Aim of the exercise »
Reproduce all the entries exactly.

Raw data »
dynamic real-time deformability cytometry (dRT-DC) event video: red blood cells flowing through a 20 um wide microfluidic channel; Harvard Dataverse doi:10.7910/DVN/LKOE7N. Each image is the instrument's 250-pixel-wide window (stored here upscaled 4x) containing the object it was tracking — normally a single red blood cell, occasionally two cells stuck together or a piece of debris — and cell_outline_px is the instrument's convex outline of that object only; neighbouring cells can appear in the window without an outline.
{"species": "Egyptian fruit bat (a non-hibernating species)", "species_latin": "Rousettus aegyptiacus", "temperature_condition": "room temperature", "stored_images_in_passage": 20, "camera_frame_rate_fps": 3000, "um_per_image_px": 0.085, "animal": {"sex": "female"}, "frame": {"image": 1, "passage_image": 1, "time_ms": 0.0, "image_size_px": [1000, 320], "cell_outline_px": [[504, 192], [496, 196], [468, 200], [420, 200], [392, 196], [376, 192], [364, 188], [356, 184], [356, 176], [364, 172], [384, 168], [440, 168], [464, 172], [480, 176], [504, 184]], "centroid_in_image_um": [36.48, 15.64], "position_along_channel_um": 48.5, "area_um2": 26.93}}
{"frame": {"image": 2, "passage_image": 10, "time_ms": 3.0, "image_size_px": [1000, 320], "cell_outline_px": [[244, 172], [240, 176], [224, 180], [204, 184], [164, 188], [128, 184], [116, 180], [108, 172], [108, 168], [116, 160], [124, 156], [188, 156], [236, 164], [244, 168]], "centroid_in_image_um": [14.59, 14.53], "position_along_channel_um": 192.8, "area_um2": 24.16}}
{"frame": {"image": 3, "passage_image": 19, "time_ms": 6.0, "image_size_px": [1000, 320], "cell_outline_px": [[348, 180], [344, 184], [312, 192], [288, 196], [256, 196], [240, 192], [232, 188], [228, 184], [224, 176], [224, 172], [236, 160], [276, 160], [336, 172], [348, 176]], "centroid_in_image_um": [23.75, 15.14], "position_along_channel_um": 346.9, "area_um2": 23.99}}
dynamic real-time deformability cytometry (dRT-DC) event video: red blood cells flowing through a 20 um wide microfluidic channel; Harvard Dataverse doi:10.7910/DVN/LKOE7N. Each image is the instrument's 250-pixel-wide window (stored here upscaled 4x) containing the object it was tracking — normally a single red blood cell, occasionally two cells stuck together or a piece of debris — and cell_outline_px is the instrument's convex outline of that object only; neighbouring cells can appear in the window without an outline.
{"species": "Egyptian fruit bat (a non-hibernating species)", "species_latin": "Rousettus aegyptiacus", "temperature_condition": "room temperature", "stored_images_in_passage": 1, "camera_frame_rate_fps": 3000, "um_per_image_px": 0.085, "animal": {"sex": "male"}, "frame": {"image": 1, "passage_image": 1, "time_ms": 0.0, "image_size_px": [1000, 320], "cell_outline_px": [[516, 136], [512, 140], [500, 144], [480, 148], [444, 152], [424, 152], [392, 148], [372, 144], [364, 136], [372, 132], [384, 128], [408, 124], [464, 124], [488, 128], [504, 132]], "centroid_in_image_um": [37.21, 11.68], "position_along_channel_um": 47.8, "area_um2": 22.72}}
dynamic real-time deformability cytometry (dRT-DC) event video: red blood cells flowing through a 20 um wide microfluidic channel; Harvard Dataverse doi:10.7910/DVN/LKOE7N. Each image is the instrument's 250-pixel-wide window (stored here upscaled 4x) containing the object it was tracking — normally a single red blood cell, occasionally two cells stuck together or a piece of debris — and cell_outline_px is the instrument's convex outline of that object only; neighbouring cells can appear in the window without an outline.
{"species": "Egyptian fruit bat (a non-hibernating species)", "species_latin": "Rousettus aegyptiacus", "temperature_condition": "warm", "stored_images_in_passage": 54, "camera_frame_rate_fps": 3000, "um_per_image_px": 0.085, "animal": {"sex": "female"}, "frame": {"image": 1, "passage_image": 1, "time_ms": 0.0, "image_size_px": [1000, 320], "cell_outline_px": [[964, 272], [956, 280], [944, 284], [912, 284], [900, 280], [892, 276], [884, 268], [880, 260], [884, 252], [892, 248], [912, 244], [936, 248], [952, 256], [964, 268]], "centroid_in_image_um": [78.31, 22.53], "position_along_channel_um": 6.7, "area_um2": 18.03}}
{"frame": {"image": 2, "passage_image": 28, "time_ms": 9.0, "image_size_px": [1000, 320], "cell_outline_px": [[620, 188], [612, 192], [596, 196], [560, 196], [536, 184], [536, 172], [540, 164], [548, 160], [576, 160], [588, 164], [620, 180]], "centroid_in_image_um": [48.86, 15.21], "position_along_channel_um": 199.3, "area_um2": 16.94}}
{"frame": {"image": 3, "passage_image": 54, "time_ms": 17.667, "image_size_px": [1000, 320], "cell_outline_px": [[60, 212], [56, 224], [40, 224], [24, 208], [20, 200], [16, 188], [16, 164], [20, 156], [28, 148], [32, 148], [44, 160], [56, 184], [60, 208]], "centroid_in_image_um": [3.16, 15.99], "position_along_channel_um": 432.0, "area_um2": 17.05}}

The completed task »
dynamic real-time deformability cytometry (dRT-DC) event video: red blood cells flowing through a 20 um wide microfluidic channel; Harvard Dataverse doi:10.7910/DVN/LKOE7N. Each image is the instrument's 250-pixel-wide window (stored here upscaled 4x) containing the object it was tracking — normally a single red blood cell, occasionally two cells stuck together or a piece of debris — and cell_outline_px is the instrument's convex outline of that object only; neighbouring cells can appear in the window without an outline.
{"species": "Egyptian fruit bat (a non-hibernating species)", "species_latin": "Rousettus aegyptiacus", "temperature_condition": "room temperature", "stored_images_in_passage": 20, "camera_frame_rate_fps": 3000, "um_per_image_px": 0.085, "animal": {"sex": "female"}, "frame": {"image": 1, "passage_image": 1, "time_ms": 0.0, "image_size_px": [1000, 320], "cell_outline_px": [[504, 192], [496, 196], [468, 200], [420, 200], [392, 196], [376, 192], [364, 188], [356, 184], [356, 176], [364, 172], [384, 168], [440, 168], [464, 172], [480, 176], [504, 184]], "centroid_in_image_um": [36.48, 15.64], "position_along_channel_um": 48.5, "area_um2": 26.93}}
{"frame": {"image": 2, "passage_image": 10, "time_ms": 3.0, "image_size_px": [1000, 320], "cell_outline_px": [[244, 172], [240, 176], [224, 180], [204, 184], [164, 188], [128, 184], [116, 180], [108, 172], [108, 168], [116, 160], [124, 156], [188, 156], [236, 164], [244, 168]], "centroid_in_image_um": [14.59, 14.53], "position_along_channel_um": 192.8, "area_um2": 24.16}}
{"frame": {"image": 3, "passage_image": 19, "time_ms": 6.0, "image_size_px": [1000, 320], "cell_outline_px": [[348, 180], [344, 184], [312, 192], [288, 196], [256, 196], [240, 192], [232, 188], [228, 184], [224, 176], [224, 172], [236, 160], [276, 160], [336, 172], [348, 176]], "centroid_in_image_um": [23.75, 15.14], "position_along_channel_um": 346.9, "area_um2": 23.99}}
dynamic real-time deformability cytometry (dRT-DC) event video: red blood cells flowing through a 20 um wide microfluidic channel; Harvard Dataverse doi:10.7910/DVN/LKOE7N. Each image is the instrument's 250-pixel-wide window (stored here upscaled 4x) containing the object it was tracking — normally a single red blood cell, occasionally two cells stuck together or a piece of debris — and cell_outline_px is the instrument's convex outline of that object only; neighbouring cells can appear in the window without an outline.
{"species": "Egyptian fruit bat (a non-hibernating species)", "species_latin": "Rousettus aegyptiacus", "temperature_condition": "room temperature", "stored_images_in_passage": 1, "camera_frame_rate_fps": 3000, "um_per_image_px": 0.085, "animal": {"sex": "male"}, "frame": {"image": 1, "passage_image": 1, "time_ms": 0.0, "image_size_px": [1000, 320], "cell_outline_px": [[516, 136], [512, 140], [500, 144], [480, 148], [444, 152], [424, 152], [392, 148], [372, 144], [364, 136], [372, 132], [384, 128], [408, 124], [464, 124], [488, 128], [504, 132]], "centroid_in_image_um": [37.21, 11.68], "position_along_channel_um": 47.8, "area_um2": 22.72}}
dynamic real-time deformability cytometry (dRT-DC) event video: red blood cells flowing through a 20 um wide microfluidic channel; Harvard Dataverse doi:10.7910/DVN/LKOE7N. Each image is the instrument's 250-pixel-wide window (stored here upscaled 4x) containing the object it was tracking — normally a single red blood cell, occasionally two cells stuck together or a piece of debris — and cell_outline_px is the instrument's convex outline of that object only; neighbouring cells can appear in the window without an outline.
{"species": "Egyptian fruit bat (a non-hibernating species)", "species_latin": "Rousettus aegyptiacus", "temperature_condition": "warm", "stored_images_in_passage": 54, "camera_frame_rate_fps": 3000, "um_per_image_px": 0.085, "animal": {"sex": "female"}, "frame": {"image": 1, "passage_image": 1, "time_ms": 0.0, "image_size_px": [1000, 320], "cell_outline_px": [[964, 272], [956, 280], [944, 284], [912, 284], [900, 280], [892, 276], [884, 268], [880, 260], [884, 252], [892, 248], [912, 244], [936, 248], [952, 256], [964, 268]], "centroid_in_image_um": [78.31, 22.53], "position_along_channel_um": 6.7, "area_um2": 18.03}}
{"frame": {"image": 2, "passage_image": 28, "time_ms": 9.0, "image_size_px": [1000, 320], "cell_outline_px": [[620, 188], [612, 192], [596, 196], [560, 196], [536, 184], [536, 172], [540, 164], [548, 160], [576, 160], [588, 164], [620, 180]], "centroid_in_image_um": [48.86, 15.21], "position_along_channel_um": 199.3, "area_um2": 16.94}}
{"frame": {"image": 3, "passage_image": 54, "time_ms": 17.667, "image_size_px": [1000, 320], "cell_outline_px": [[60, 212], [56, 224], [40, 224], [24, 208], [20, 200], [16, 188], [16, 164], [20, 156], [28, 148], [32, 148], [44, 160], [56, 184], [60, 208]], "centroid_in_image_um": [3.16, 15.99], "position_along_channel_um": 432.0, "area_um2": 17.05}}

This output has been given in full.